MIT Researchers Trying to Remove Reflections in Photographs Using Software
Leave the circular polarizing filter at home and nuke reflections the new way
Reflections can be a tricky thing in photography. Sometimes, they provide striking visual elements that help enhance the look of a photo, while other times they can totally ruin an image by muddying up the scene. You can sometimes use a circular polarizing filter to control the reflections, but MIT researchers want to make the process simpler and software-based.
The MIT scientists are headed to the Computer Vision and Pattern Recognition conference held in June to show off an algorithm that can actually separate a reflection out from the image and give you a clear view of both pieces.
Here’s a brief description of how the underlying technology works taken from MIT News:
“…[the algorithm] divides images into 8-by-8 blocks of pixels; for each block, it calculates the correlation between each pixel and each of the others. The aggregate statistics for all the 8-by-8 blocks in 50,000 training images proved a reliable way to distinguish reflections from images shot through glass.”

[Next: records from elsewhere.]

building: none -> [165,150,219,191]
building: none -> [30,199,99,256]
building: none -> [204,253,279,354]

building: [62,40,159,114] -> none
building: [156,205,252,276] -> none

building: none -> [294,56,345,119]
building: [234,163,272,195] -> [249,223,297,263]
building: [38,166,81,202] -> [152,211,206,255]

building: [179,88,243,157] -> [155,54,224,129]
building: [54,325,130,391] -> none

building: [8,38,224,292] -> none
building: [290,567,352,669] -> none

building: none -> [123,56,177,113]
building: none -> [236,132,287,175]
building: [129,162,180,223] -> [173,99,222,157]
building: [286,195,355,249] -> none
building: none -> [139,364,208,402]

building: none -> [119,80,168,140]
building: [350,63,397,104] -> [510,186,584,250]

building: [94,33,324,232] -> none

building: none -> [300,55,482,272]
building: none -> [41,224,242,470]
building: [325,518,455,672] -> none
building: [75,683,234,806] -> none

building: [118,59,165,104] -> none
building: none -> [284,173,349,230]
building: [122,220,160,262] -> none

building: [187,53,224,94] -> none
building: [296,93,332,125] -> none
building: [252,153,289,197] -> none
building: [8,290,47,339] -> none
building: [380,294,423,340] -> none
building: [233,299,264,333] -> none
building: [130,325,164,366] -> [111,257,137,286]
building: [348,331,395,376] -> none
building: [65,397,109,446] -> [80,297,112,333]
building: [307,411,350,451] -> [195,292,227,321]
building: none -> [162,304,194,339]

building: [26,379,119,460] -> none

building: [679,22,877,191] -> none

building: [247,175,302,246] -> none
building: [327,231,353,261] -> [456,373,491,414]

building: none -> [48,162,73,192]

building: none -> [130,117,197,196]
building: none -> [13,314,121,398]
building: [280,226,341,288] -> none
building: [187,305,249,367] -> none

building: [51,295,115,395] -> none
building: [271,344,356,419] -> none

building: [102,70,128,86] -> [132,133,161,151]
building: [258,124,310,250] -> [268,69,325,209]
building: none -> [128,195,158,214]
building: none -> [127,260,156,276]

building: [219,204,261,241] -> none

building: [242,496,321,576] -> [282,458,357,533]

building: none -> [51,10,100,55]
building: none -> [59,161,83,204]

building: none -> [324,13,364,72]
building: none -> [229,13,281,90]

As with all new developing technologies, it still has a while to go before it’s ready to be slammed into the next major Photoshop release, but it looks promising and could prove very useful for photographers. After all, they’re already working on getting rid of blur from camera shake, and cameras like the Lytro want to let you choose your focus after you’ve uploaded your photo. This just seems like another step in that direction.